Don't be a stranger! EU-UK foreign policy co-operation after Brexit
The world feels a dangerous place at present. Relations between the West and Russia are at their most confrontational since the Cold War. Britain and its allies have kicked out scores of Russian diplomats after blaming it for an assassination attempt in the UK in March using a nerve agent. Meanwhile the long-running bloody conflict in Syria has taken another perilous turn as the Assad regime, backed by Russia and Iran, is accused of using chemical weapons against its own people again. And as if that wasn’t enough, US President Donald Trump has launched a trade war with China.
These developments all affect the UK, some more directly than others. And they underline that after Brexit Britain will still need reliable foreign policy partners, and mechanisms to consult them in a crisis.
Until now, the EU has provided the UK with both partners and a forum to talk to them. The EU’s Common Foreign and Security Policy (CFSP) is largely inter-governmental, and more flexible in its relations with non-members than other areas of EU policy, which will help the UK. The Union has various arrangements for foreign policy co-operation with like-minded countries, including Canada, Norway and the US, any of which could provide models for the EU-UK partnership.
Norway has very few formal structures for foreign policy co-operation; but its role in various international peace processes enables it to influence EU policy in the areas that matter to Oslo. Canada has negotiated a binding treaty, the Strategic Partnership Agreement (SPA), covering foreign policy among other things. This obliges the EU and Canada to hold regular foreign policy consultations on key issues. The US has arrangements which are similar in substance to those for Canada, but only politically binding in form.
Much of EU foreign policy is declaratory: statements supporting or condemning international developments pour out of Brussels and EU delegations around the world. The UK might choose to align itself with these, though it would resent no longer having a say in drafting them.
The UK has played an outsized role in practical aspects of EU foreign policy, including sanctions. The UK provides much of the intelligence for current sanctions listings. It would take some time for the EU and major member-states such as Germany and France to fill the gap that will be left by Brexit.

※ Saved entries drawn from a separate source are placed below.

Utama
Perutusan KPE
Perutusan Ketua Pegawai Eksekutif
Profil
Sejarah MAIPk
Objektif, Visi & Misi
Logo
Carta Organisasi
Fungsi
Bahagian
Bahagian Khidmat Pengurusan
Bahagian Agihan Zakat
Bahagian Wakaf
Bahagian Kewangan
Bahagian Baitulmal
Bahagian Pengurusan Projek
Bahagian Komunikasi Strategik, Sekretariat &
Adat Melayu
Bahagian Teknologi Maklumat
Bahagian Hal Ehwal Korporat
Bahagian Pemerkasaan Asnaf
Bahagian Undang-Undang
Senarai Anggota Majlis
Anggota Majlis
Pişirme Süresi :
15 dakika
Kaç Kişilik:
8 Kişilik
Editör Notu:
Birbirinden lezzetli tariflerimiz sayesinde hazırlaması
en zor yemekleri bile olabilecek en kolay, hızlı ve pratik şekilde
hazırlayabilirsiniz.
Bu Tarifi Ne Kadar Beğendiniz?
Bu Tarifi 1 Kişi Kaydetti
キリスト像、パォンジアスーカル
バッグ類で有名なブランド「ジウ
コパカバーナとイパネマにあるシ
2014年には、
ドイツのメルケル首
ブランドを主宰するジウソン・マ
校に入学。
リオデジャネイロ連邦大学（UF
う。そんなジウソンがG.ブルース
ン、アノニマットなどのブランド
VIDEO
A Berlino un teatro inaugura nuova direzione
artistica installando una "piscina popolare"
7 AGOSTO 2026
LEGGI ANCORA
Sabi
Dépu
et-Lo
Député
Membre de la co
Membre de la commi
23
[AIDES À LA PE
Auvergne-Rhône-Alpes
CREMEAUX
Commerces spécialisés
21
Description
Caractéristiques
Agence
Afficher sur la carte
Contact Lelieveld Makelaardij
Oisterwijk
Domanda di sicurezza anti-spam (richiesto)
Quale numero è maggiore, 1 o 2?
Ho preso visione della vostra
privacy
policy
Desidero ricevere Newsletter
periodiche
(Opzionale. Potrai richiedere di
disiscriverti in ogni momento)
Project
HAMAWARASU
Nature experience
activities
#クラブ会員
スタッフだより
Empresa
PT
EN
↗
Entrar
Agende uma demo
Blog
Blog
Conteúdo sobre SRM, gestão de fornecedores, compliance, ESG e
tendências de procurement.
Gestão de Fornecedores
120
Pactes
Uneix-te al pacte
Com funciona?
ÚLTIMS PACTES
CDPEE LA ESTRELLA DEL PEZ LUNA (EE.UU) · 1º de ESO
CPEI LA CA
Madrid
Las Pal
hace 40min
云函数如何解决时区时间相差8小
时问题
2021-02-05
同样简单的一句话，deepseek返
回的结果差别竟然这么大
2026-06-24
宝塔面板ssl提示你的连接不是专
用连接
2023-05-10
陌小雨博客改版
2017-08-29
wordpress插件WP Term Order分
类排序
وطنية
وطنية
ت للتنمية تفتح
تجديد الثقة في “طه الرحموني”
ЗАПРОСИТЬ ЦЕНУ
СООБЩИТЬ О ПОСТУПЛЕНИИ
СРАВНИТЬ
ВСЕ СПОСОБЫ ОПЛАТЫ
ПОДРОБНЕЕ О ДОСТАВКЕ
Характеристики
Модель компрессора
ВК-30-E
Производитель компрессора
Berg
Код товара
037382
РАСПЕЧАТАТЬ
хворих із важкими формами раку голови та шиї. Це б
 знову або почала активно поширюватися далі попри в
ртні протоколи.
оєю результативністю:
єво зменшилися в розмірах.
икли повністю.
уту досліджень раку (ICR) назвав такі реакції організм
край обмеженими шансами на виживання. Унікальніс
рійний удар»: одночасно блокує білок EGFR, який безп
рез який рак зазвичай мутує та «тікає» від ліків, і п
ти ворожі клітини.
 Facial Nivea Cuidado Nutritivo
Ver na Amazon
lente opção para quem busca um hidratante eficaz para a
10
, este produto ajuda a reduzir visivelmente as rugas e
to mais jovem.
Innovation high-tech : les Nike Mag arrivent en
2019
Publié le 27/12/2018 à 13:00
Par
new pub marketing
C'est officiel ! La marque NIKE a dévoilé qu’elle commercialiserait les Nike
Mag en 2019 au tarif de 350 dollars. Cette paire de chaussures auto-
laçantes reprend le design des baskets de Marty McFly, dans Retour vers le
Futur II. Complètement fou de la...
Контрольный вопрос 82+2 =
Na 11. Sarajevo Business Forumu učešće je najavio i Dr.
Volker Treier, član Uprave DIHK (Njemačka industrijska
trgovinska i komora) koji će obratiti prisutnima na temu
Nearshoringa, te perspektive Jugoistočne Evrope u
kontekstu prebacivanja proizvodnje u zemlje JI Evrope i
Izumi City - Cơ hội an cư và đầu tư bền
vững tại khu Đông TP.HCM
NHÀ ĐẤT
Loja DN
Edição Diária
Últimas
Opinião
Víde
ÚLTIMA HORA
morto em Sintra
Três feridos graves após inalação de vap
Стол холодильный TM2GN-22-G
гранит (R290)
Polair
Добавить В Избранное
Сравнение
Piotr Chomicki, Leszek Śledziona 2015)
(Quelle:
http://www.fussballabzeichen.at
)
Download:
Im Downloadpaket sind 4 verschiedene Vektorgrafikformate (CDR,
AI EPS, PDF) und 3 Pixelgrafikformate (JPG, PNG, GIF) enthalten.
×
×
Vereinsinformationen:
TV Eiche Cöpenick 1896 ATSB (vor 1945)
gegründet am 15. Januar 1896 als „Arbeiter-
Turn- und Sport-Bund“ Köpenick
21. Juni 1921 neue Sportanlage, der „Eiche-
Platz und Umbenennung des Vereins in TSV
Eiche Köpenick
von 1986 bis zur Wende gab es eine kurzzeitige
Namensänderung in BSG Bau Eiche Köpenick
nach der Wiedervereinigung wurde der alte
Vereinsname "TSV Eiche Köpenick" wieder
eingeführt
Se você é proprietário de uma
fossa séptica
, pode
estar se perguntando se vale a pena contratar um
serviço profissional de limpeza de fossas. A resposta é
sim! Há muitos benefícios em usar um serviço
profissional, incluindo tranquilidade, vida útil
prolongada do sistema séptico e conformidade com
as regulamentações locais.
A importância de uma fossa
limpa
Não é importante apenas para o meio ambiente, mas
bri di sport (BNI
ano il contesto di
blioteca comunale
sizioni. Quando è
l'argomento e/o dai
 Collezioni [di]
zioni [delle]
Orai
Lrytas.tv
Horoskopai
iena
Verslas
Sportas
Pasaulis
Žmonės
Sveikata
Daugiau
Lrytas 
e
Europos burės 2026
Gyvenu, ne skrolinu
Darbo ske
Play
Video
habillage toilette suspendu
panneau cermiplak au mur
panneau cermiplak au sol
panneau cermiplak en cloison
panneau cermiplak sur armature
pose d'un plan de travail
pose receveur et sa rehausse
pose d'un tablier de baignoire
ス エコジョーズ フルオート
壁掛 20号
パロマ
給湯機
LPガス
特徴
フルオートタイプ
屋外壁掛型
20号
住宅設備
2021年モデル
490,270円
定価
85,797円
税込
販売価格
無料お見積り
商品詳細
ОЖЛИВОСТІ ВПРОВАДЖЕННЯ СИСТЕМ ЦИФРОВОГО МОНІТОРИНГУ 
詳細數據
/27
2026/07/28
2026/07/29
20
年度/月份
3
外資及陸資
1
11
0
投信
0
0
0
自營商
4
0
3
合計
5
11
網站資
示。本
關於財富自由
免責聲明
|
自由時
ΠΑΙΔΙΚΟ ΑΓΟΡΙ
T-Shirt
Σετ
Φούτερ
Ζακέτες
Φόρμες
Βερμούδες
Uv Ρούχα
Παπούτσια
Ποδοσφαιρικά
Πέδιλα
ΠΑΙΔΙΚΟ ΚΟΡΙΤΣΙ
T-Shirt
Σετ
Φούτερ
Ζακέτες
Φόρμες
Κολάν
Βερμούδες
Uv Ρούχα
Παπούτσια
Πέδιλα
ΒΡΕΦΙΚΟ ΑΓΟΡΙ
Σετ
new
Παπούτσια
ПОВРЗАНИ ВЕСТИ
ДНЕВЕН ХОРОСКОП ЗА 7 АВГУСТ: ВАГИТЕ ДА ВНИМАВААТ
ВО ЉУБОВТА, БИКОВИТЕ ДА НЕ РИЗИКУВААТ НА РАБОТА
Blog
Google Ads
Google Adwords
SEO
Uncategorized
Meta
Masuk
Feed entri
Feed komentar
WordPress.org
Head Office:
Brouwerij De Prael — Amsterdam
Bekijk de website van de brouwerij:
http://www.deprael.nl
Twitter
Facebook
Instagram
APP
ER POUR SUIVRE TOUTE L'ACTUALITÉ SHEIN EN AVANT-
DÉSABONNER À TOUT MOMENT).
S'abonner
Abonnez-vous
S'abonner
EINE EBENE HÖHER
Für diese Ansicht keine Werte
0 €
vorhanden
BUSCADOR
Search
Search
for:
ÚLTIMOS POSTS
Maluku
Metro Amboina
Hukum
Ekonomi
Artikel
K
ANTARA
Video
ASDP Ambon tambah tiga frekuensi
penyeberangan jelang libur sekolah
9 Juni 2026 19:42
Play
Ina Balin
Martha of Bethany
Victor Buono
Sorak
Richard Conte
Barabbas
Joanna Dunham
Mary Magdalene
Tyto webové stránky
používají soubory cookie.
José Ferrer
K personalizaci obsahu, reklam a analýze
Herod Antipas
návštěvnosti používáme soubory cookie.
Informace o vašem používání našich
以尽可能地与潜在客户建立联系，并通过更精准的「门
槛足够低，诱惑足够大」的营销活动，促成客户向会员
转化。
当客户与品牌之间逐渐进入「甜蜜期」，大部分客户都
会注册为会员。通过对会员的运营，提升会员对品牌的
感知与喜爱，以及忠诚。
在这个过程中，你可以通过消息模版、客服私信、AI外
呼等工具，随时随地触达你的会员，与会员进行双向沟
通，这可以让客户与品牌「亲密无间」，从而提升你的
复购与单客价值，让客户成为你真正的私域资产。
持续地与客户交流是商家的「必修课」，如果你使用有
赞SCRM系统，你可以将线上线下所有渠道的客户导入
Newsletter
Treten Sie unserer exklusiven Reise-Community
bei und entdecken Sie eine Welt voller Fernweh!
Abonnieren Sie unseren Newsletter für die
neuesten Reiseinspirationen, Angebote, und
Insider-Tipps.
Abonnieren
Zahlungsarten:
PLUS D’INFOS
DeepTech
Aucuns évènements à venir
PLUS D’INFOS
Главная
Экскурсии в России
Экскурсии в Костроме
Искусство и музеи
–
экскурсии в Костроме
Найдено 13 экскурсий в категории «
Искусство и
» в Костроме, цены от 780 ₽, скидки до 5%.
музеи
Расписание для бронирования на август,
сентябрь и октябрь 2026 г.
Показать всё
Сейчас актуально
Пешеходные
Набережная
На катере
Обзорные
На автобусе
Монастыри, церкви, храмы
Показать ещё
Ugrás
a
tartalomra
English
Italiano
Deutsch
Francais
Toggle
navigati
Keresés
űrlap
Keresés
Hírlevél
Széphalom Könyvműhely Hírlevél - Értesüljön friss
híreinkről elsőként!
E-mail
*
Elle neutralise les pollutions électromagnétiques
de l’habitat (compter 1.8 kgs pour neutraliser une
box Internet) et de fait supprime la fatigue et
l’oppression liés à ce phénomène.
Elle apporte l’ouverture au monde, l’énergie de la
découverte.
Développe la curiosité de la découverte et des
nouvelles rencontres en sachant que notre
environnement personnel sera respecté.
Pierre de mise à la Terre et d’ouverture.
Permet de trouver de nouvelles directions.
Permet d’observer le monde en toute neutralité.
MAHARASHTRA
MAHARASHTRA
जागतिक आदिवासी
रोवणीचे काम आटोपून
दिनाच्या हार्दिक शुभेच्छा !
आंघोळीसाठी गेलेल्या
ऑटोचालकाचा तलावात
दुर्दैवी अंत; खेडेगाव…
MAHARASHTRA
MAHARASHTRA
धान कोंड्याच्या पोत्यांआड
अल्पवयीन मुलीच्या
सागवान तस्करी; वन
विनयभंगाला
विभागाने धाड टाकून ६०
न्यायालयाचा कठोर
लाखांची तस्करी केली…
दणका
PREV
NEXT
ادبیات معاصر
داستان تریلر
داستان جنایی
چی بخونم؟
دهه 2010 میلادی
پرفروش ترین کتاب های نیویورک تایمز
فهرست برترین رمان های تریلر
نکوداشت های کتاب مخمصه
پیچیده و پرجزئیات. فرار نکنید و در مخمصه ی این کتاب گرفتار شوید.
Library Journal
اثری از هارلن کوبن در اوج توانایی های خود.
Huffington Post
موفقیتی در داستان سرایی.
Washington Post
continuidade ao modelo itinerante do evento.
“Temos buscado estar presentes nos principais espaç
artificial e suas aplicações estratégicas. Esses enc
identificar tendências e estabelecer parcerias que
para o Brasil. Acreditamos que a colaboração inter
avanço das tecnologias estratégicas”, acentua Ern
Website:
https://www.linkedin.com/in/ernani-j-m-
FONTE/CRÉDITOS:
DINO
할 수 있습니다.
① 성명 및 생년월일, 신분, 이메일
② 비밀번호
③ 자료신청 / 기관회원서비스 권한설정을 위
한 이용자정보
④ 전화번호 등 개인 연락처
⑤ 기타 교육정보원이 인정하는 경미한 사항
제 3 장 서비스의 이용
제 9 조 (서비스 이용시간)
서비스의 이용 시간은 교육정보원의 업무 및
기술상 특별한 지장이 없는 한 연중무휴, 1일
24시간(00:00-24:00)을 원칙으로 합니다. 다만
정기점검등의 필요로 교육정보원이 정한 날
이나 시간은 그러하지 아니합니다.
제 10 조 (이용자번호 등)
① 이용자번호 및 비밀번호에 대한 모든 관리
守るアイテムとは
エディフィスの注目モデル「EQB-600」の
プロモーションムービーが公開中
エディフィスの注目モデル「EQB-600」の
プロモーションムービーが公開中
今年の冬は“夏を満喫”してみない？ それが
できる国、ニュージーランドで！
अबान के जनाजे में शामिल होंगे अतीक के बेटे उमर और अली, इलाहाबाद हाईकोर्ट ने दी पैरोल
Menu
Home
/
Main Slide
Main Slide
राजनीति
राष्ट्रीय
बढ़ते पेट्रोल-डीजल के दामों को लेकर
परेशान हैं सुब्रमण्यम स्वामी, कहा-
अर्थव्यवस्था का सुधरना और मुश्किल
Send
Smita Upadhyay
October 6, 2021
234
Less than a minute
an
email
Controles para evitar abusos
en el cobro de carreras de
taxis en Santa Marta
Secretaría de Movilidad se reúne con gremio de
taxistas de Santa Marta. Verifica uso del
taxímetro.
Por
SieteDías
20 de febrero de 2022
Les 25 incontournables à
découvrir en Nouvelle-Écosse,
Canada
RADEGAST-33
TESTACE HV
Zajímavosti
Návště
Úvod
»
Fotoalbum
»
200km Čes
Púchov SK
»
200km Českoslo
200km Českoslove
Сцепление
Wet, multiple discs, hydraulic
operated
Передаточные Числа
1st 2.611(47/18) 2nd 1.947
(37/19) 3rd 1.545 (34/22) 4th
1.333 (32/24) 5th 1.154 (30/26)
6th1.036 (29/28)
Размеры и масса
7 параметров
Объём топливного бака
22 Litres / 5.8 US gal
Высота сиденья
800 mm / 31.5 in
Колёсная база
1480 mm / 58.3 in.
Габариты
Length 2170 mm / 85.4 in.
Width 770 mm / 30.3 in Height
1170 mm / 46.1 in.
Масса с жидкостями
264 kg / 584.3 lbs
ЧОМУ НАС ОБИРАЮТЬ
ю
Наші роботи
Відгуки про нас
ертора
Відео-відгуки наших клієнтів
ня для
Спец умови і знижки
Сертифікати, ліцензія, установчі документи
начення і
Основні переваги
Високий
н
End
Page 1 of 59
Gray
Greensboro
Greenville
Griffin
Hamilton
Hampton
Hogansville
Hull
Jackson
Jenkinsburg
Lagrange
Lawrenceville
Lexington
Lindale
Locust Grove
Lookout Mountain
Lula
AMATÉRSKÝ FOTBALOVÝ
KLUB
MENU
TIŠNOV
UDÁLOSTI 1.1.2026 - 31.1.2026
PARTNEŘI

During the post-Brexit transition period from March 2019 to the end of 2020, the UK will still be bound by CFSP decisions, including on sanctions. The Union has offered Britain a consultation mechanism on CFSP, with the chance to opt out of measures that it considers to be against its vital national interests. All parties have an interest in ensuring that UK and EU sanctions are co-ordinated and effective. The EU’s experience of working with the US on the international response to Russia’s invasion of Ukraine showed that it is possible for the EU and a third country to have broadly compatible sanctions regimes. It also showed that keeping sanctions lists harmonised is hard work.
If the UK wants to ensure that its voice continues to be heard in foreign policy discussions, it should negotiate a treaty with the EU on the Canadian model, providing for frequent and regular consultations at the ministerial and expert levels. The Commission seems to be open to the idea of a binding agreement. But a treaty will not be a panacea.
Regardless of their different relationships with the EU, all the Union’s Western partners agree that formal arrangements are necessary to ensure that decisions are recorded and implemented; but they are not sufficient to establish trust or manage day-to-day relations. For that, the UK will have to maintain a strong presence in Brussels, and rebuild its network of political officers in embassies in EU capitals (which has been gutted in the last decade to expand diplomatic posts in emerging markets). And British ministers will have to be willing to spend time cultivating their European colleagues, whom they will no longer see regularly in Brussels. The UK will still be a NATO member after Brexit and be able to discuss the foreign policy issues that are on the alliance’s agenda – but NATO does not have the global coverage that the EU does, for example in Africa and the Middle East.
The UK will also need to face up to a familiar dilemma, between autonomy and influence. In theory the UK could pursue a radically different line from the EU, but who would follow its lead? The events of recent weeks have shown that even Europe’s largest military power and third largest economic power can achieve more with the help of its friends than on its own.
The Prime Minister should reassure the UK’s partners that Britain’s foreign policy interests will not change after Brexit, and that she won’t be a stranger in European capitals. The more that the UK shows that it will remain a reliable foreign policy partner, maintaining close ties to the EU, the more likely it is that the remaining 27 member-states will want to keep working with London to tackle international crises.
Ian Bond is director of foreign policy at the Centre for European Reform.